13^th Asia-Pacific Oncologists Annual Meeting

Biography

Biography: Craig Pierson

Abstract

The landscape of driver mutations in cancer encompasses many types of mutations occurring across many genes. These include copy number variants (CNVs), single nucleotide variants (SNVs), insertions and deletions (indels), exon skipping and gene fusions. Traditional molecular testing to detect each of these mutation types in clinical samples cannot be easily coupled to detect all possible mutation types in a single sample. Next-generation sequencing (NGS) on whole transcriptome (RNA-Seq) enables comprehensive profiling of expressed mutations. However, low sensitivity and high cost renders RNA-Seq impractical for routine clinical use. Target-enrichment strategies for NGS, such as Anchored Multiplex PCR (AMP™), increase read depth and enhance sensitivity. AMP uses unidirectional gene-specific primers and molecular barcoded adapters ligated to DNA ends for amplification. This enables amplification of both known and unknown mutations and increases coverage of target regions.
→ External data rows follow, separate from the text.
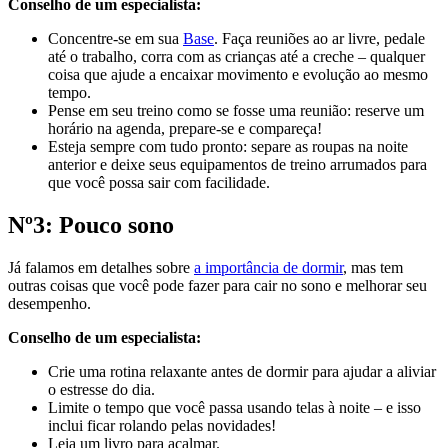
Conselho de um especialista:
Concentre-se em sua
Base
. Faça reuniões ao ar livre, pedale
até o trabalho, corra com as crianças até a creche – qualquer
coisa que ajude a encaixar movimento e evolução ao mesmo
tempo.
Pense em seu treino como se fosse uma reunião: reserve um
horário na agenda, prepare-se e compareça!
Esteja sempre com tudo pronto: separe as roupas na noite
anterior e deixe seus equipamentos de treino arrumados para
que você possa sair com facilidade.
Nº3: Pouco sono
Já falamos em detalhes sobre
a importância de dormir
, mas tem
outras coisas que você pode fazer para cair no sono e melhorar seu
desempenho.
Conselho de um especialista:
Crie uma rotina relaxante antes de dormir para ajudar a aliviar
o estresse do dia.
Limite o tempo que você passa usando telas à noite – e isso
inclui ficar rolando pelas novidades!
Leia um livro para acalmar.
We developed AMP-based Archer® FusionPlex® assays to detect the presence and expression of known and novel SNVs, indels, exon skipping and fusions from RNA transcripts. Here, we used FusionPlex assays to detect each mutation type in RNA extracted from clinical sample types, including: EGFR L858R SNV in a non-small cell lung cancer (NSCLC) FFPE sample; FLT3 internal tandem duplications (ITDs) in acute myeloid leukemia (AML) blood samples; MET exon 14 skipping in NSCLC FFPE samples and; EML4-ALK fusion in an NSCLC FFPE sample by breakpoint identification and expression imbalance. Together, these results demonstrate that FusionPlex assays enable comprehensive NGS-based detection of expressed mutations in RNA extracted from clinical sample types.